I'd have a word with your SIL. Hopefully she'd be able to shed some light on it.

Also I'd say that her last stay was a one off as a favour to your SIL but you'd happily try to meet up when she's in the area if it fits in with your diary and you'll let her know nearer the time.

If she make any comments, you can jokingly say that she's already spent more time with your family that other members of your family have.

expatinscotland Tue 01-Mar-16 18:23:29

What pocket said.

expatinscotland Tue 01-Mar-16 18:24:10

And next time, don't make excuses.
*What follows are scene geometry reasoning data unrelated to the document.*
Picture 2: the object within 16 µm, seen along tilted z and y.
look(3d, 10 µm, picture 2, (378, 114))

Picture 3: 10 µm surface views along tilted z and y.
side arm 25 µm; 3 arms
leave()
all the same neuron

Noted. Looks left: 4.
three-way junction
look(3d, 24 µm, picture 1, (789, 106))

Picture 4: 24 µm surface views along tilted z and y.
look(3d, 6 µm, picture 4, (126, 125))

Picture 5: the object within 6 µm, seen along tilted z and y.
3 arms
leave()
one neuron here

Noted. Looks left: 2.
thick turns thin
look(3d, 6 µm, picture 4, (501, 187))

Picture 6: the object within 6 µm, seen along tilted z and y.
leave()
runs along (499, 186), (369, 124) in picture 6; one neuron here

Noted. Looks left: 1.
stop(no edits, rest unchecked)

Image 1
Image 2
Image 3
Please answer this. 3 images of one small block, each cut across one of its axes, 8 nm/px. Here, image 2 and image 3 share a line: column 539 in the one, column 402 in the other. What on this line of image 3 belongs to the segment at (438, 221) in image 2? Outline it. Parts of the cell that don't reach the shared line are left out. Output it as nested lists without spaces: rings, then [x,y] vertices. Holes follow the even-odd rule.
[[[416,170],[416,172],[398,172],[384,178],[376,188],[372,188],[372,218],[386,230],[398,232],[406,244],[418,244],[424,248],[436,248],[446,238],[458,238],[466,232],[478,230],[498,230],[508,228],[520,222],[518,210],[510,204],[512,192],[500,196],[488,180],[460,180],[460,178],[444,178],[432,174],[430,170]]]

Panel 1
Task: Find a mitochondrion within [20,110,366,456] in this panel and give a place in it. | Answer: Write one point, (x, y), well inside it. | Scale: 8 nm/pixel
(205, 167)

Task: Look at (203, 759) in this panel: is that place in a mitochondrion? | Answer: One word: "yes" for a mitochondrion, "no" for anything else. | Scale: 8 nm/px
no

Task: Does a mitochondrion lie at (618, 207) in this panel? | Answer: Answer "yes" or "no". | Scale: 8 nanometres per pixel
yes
Just tell the truth.

Jan45 Tue 01-Mar-16 18:30:39

Talk about not taking a hint, bloody cheek she has got, be direct, tell her it's not convenient and keep telling her, who wants to sleep on a floor, what a weirdo, and I'd like to meet whoever from whatever Country who'd be happy with no advance warning and folk turning up on your doorstep expecting to be hosted, bullshit.

MoominPie22 Tue 01-Mar-16 18:40:18

This is highly abnormal in any culture. There´s some that are more hospitable than others but she sounds downright pushy and the obsession with your little one is extremely odd and a huge red flag.

Is she S.E Asian? What if she´s wanting to abuse your child or take inappropriate pictures? How can the fact that she implied/hinted that the nanny could leave and that she would take over the care not send any parent into a panic? shock Nobody would have the audacity to say that, and she´s not even family. She´s a stranger FFS!

You need to speak with your SIL about her and to pot with excuses, why lie? Tact and sensitivity will not work with this weirdo, protect your child and just tell her ¨No¨. You don´t need a reason for crying out loud, it´s your home and your family. You helped out once, if you did it again then where will this end? She´ll keep expecting to come.

Be straight, be blunt, you owe your SIL and her freaky friend nothing. Seriously, just say No. End of.

Footle Tue 01-Mar-16 18:50:08

"Is she SE Asian ?" Is that a red flag that we should all know about ?

AddToBasket Tue 01-Mar-16 18:50:57

There are lots of cultures where praising a child and fussing massively is normal. She is definitely at the extreme end of that.

There is no need to be rude or imply to her that you think she might be a weirdo - no need at all. Just don't have her to stay. 'No, that doesn't work for us' is exactly what you say. 'Unfortunately, that isn't going to work out as we have other commitments. We hope to catch up with you sometime, maybe with DSis.' No, but vaguely friendly.